───── TASK INPUT

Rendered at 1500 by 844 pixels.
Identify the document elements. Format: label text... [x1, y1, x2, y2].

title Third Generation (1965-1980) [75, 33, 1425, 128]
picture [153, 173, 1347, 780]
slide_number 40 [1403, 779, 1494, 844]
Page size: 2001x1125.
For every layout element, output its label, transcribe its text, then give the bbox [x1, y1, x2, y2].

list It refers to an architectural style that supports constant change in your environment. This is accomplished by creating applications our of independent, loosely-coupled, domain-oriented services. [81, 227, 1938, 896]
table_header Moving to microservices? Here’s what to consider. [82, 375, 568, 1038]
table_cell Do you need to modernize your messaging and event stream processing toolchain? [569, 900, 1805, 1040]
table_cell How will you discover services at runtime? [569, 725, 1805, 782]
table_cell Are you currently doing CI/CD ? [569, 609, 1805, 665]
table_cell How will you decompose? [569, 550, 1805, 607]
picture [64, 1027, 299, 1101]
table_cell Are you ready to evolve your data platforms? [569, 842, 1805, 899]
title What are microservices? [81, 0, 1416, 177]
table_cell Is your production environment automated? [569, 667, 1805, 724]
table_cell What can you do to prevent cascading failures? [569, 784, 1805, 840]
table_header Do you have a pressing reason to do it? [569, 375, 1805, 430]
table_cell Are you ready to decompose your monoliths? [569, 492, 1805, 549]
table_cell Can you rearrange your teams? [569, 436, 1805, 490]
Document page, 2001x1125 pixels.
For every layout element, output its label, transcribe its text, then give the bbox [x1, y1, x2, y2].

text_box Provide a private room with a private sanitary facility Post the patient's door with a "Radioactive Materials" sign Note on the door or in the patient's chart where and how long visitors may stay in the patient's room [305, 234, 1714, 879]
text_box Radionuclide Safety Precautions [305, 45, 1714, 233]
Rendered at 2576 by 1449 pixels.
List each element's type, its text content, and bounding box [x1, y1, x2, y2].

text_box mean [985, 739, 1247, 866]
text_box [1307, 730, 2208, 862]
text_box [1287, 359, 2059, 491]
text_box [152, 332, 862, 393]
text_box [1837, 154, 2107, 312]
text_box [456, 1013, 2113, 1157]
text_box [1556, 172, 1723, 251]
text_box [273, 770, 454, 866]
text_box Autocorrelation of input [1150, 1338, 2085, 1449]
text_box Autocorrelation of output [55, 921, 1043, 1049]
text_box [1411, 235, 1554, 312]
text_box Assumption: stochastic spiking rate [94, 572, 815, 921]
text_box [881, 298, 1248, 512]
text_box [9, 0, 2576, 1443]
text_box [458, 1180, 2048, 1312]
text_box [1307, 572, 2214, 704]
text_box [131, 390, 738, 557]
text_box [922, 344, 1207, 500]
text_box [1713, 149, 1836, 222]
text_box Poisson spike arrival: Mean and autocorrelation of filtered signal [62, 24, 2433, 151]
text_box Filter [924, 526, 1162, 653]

──────────

• _TASK BRIEF_
Your answer should be a single number: the count of lines in the entries that contain the word "Rendered".

• _RESPONSE TO THIS TASK_
2